Ob 20 Kilometer Luftlinie entfernt das neue Kraftwerk tatsächlich 2036 ans Netz geht, ist unklar. Neu gebaute AKW in Europa lagen bisher immer hinter dem Zeitplan und verteuerten sich kräftig. Bei Olkiluoto-3 in Finnland waren 16,6 Jahre vom ersten Spatenstich bis zur Stromlieferung nötig, geplant waren 4,2 Jahre. Der Doppelreaktor in Hinkley Point sollte 2023 nach zehn Jahren Bauzeit ans Netz, derzeit wird um 2030 angepeilt. Flamanville-3 in Frankreich wurde 2024 zwölf Jahre später als geplant hochgefahren.

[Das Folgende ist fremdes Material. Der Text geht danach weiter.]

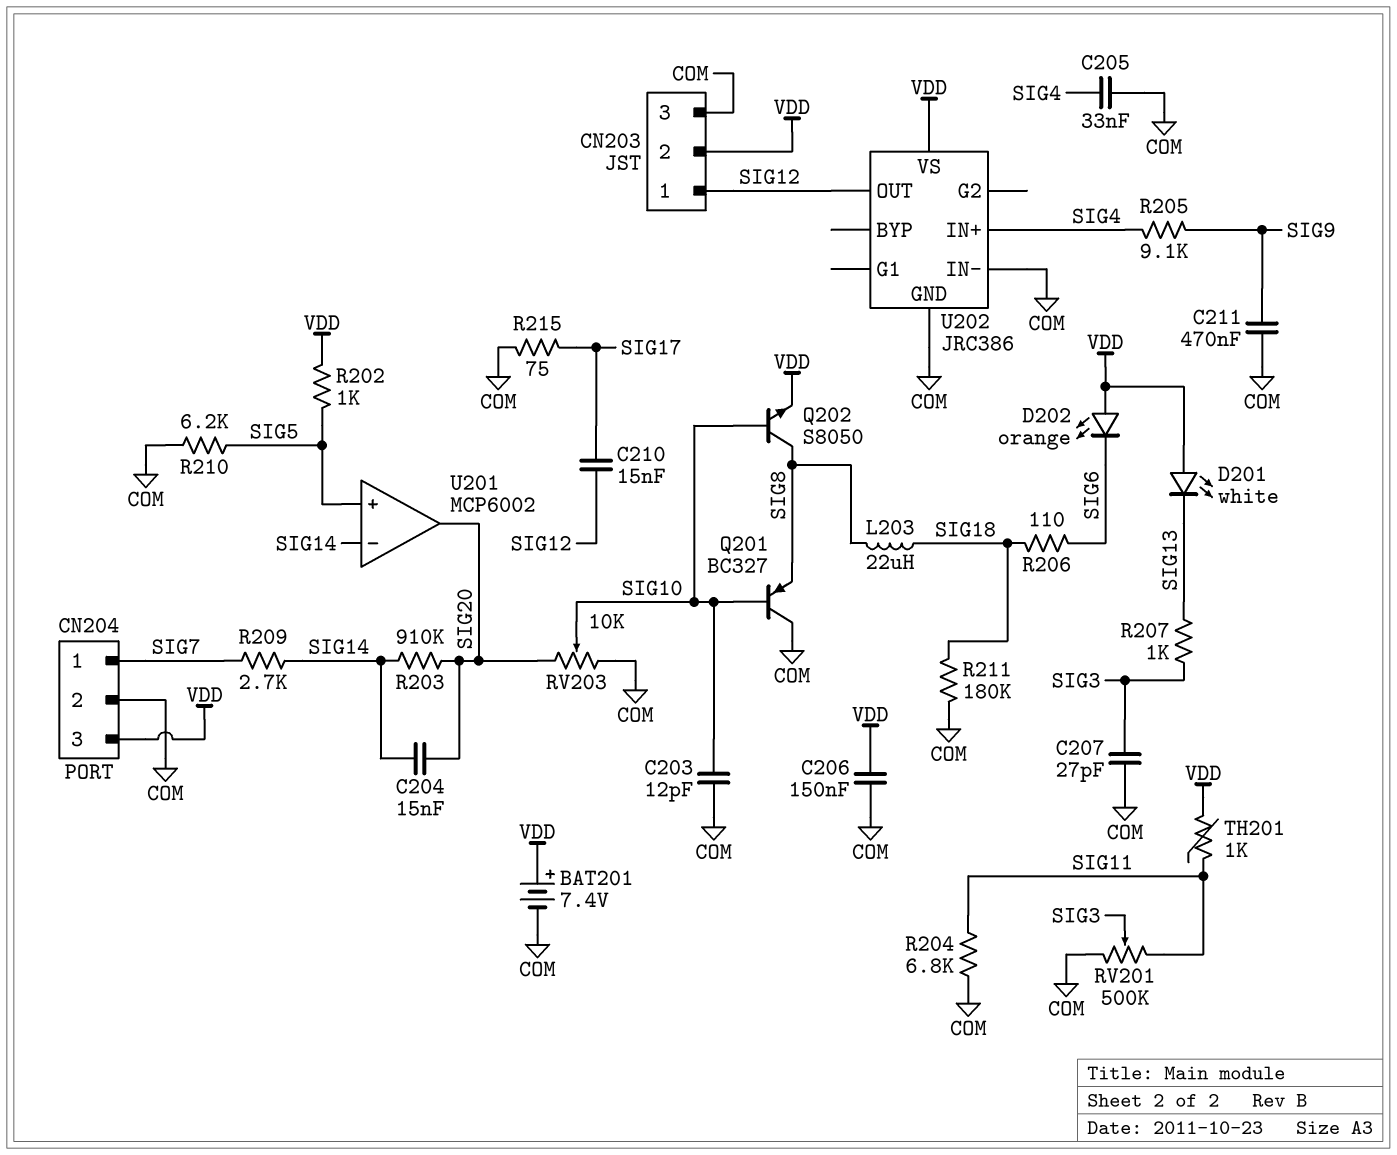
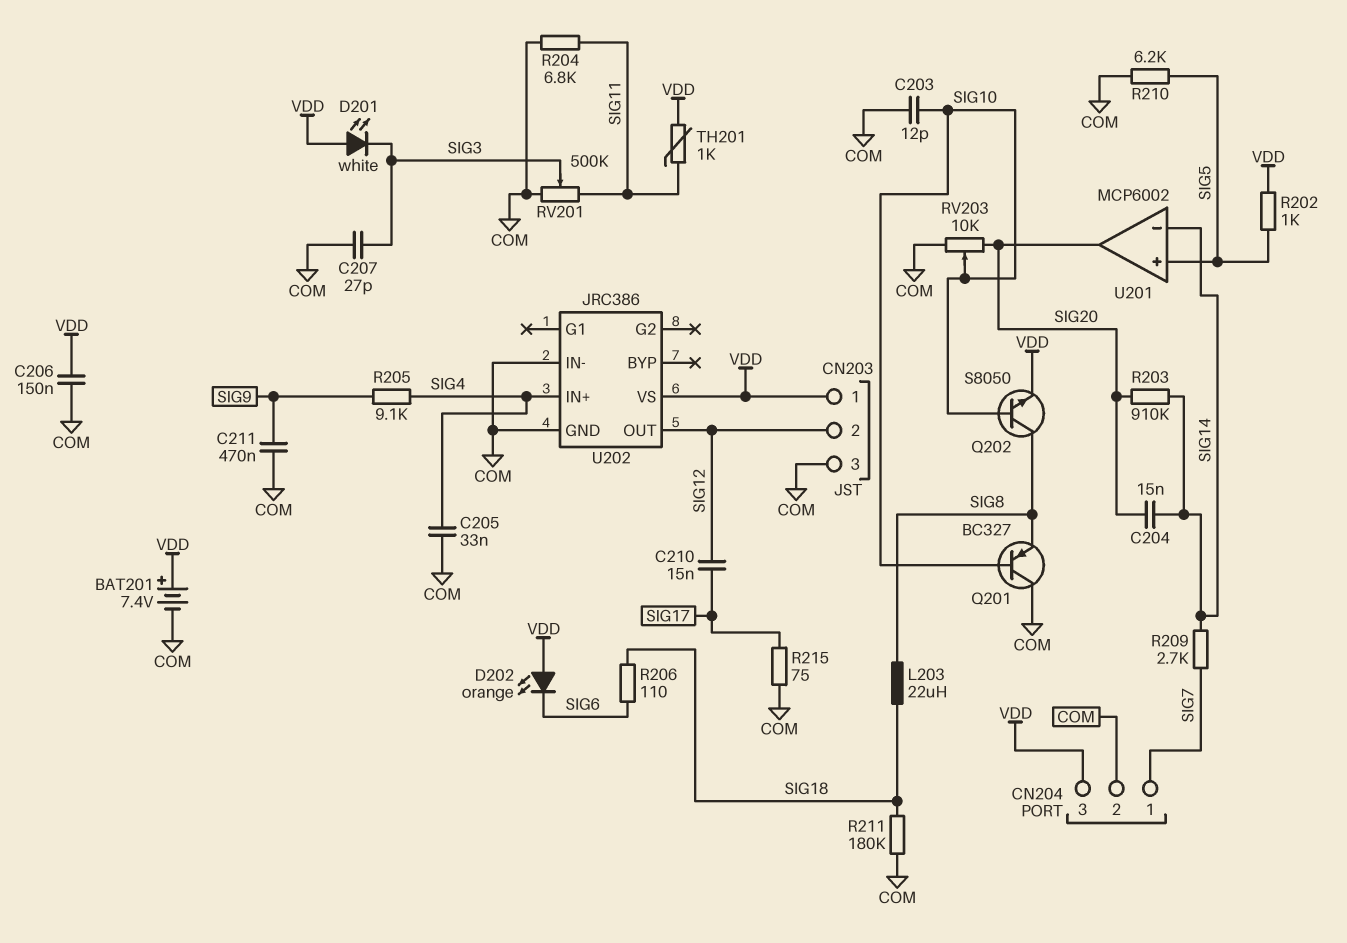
CN203 pin 1: SIG12 -> VDD
CN203 pin 2: VDD -> SIG12
D201: LED white (A VDD, K SIG13) -> LED white (A VDD, K SIG3)
R207: 1k (SIG3, SIG13) -> none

Neu gebaute AKW verteuerten sich anderswo kräftig
Hinkley Point C hat eine Leistung von 3,2 Gigawatt. Die Kosten sind derzeit mit 54 Milliarden Euro angegeben, geplant waren 19 Milliarden Euro. Olkiluoto-3 (1,6 Gigawatt Leistung) kostete rund elf statt 4,5 Milliarden Euro. Flamanville-3 in Frankreich (EdF) 23,7 statt 3,3 Milliarden Euro.

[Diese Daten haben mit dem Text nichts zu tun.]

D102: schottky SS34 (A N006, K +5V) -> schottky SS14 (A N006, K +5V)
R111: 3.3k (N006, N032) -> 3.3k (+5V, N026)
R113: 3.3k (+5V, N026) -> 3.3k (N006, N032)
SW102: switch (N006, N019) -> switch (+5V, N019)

Auch die Finanzierung der drei polnischen Reaktorblöcke in Słajszewo ist noch nicht ganz sicher. Der Staat stellt rund 15 Milliarden Euro bereit, das entspricht etwa 30 Prozent der geplanten Baukosten. Der Rest soll über Kredite finanziert werden, für die der Staat in Teilen bürgen will – also der polnische Steuerzahler. Neben der Anlage an der Ostsee plant Polen noch ein weiteres Kraftwerk mit drei Blöcken 100 Kilometer von Łódź entfernt. Außerdem ist das Land offen für neuartige kleine, in Masse gefertigte Reaktoren, die dadurch besonders günstig sein sollen, sogenannte SMRs (small modular reactors). Orlen Syntheo Green Energy will Anlagen von GE Hitachi bauen. Das japanisch-amerikanische Unternehmen liefert im Prinzip geschrumpfte Standardreaktoren mit bis zu 300 Megawatt Leistung.
Acht Kilometer entfernt von der AKW-Baustelle entstand zuletzt ein anderer Teil von Polens Energiewende: Hinter dem Küstenwald enden die Unterseekabel von Windparks in der Ostsee. Derzeit machen erneuerbare Energien rund 30 Prozent des Strommixes aus. Wären beide Atomkraftwerke schon fertig, lieferten sie weitere bis zu 40 Prozent. So weit die Theorie. Jetzt muss ernsthaft gebaut werden. Und was noch fehlt, ist ein Endlager für den Atommüll.